Kolkata an Essential Place for Building Pan Asian Connectivity

The Building Pan-Asian Connectivity Conference is being hosted by the U.S. Consulate General-Kolkata, the Center on American and Global Security at Indiana University, and the Observer Research Foundation.  A two-day event in Kolkata on March 10th-11th, the conference brings together business, academic, government, and civilian experts from the United States, India, and Southeast Asia to examine the opportunities and challenges as India and its neighbors take on greater roles in the region.

The U.S. Ambassador to India, Richard Verma, will address a Special Session on March 11th focusing on regional connectivity; viewing it as a place where the United States and India’s strategic and economic interests converge.  In his keynote address at the Inaugural Session on March 10th, Neil Kromash, Senior Advisor, U.S. Department of State, Bureau of South & Central Asia noted, “Promoting pan-Asian connectivity is an issue that has, and will continue to have a strong and enduring U.S. commitment, and where we see great opportunities for cooperation with the countries of the region.”  According to Dr. Sumit Ganguly, Director, Center on American and Global Security, Indiana University, “Kolkata, the financial hub of eastern India and known as the country’s intellectual and cultural capital, is a germane location for the event as a gateway to India’s eastern neighbors and an essential place of connectivity in the region.”

The purpose of the Building Pan-Asian Connectivity Conference is to highlight the most recent scholarship on South Asia’s ties to Southeast Asia and East Asia, thus identifying trans-regional issues in the domains of security, counter-terrorism, trade, and environmental affairs.  The security session will explore a range of security issues that impinge on India’s northeast especially as they pertain to the adjacent states such as Myanmar, Bangladesh and beyond. Scholars on this panel will deal with questions of regional insurgencies, human and drug trafficking, transnational terrorism and related matters.  The next session will deal with a range of trade related issues including questions of tariff and non-tariff barriers, regional connectivity that either facilitates or hobbles trade and the prospects of boosting regional trade links.  The environment session will deal with a plethora of issues that transcend India’s national boundaries and percolate into significant parts of Southeast Asia. These involve the sharing of river waters, environmental degradation, demographic shifts and invariably the effects of global climate change.
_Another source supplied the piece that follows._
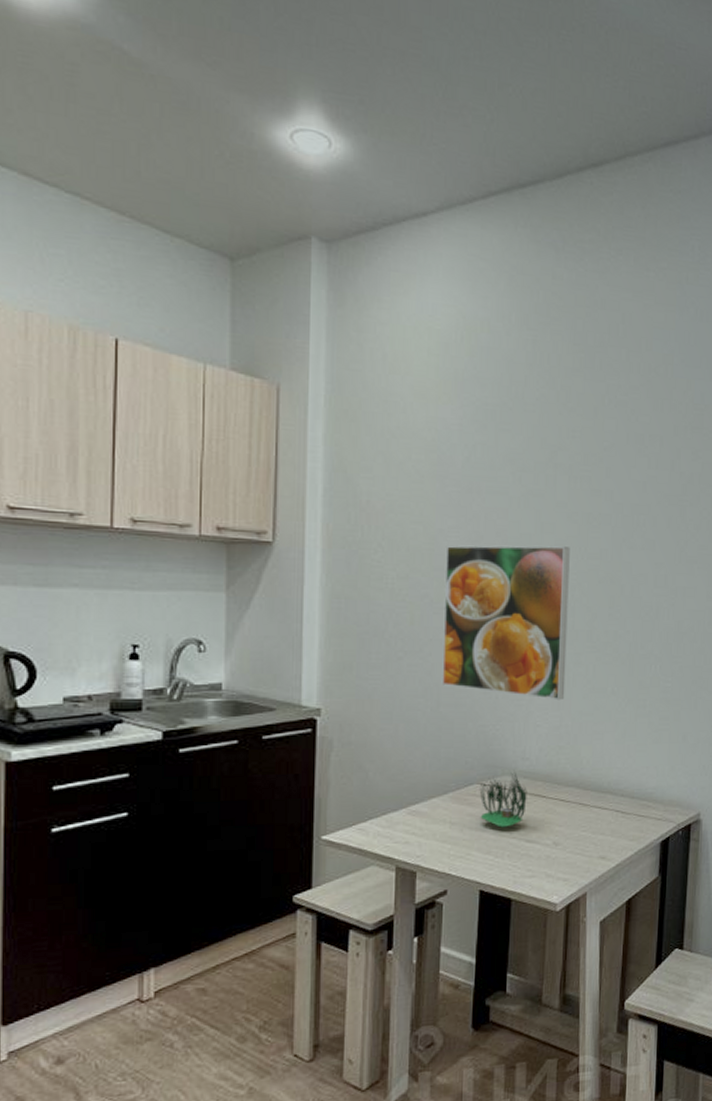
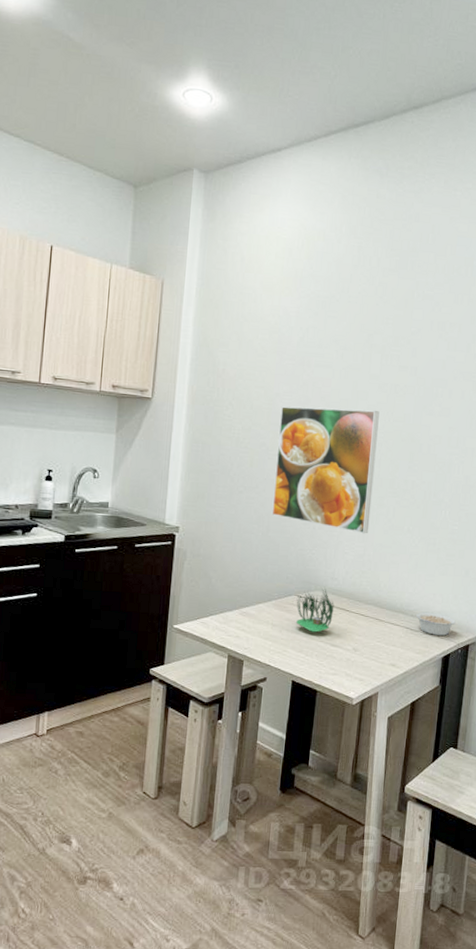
legume: none [626,790,674,817] -> present [415,612,456,636]

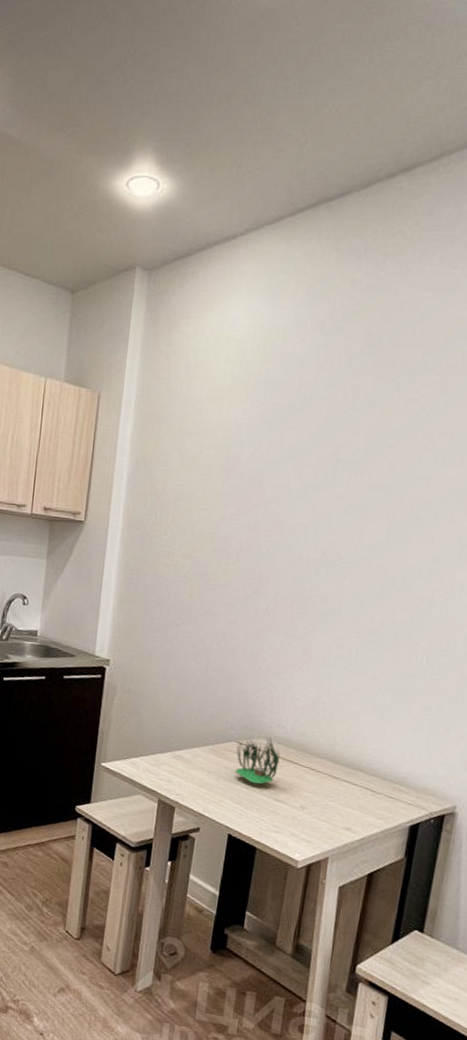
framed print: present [272,406,380,534] -> none [211,530,344,679]
legume: present [415,612,456,636] -> none [378,772,429,802]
The Building Pan Asian Connectivity Conference is generously supported by the U.S. Department of State.  It wasinitiated by U.S. Consulate General Kolkata with Public Affairs funding as part of the U.S. Mission in India’s strategic policy conference series, which started with the Maritime Security Conference in Chennai in June 2014 and includes the U.S.-India Relations Conference later this month in New Delhi.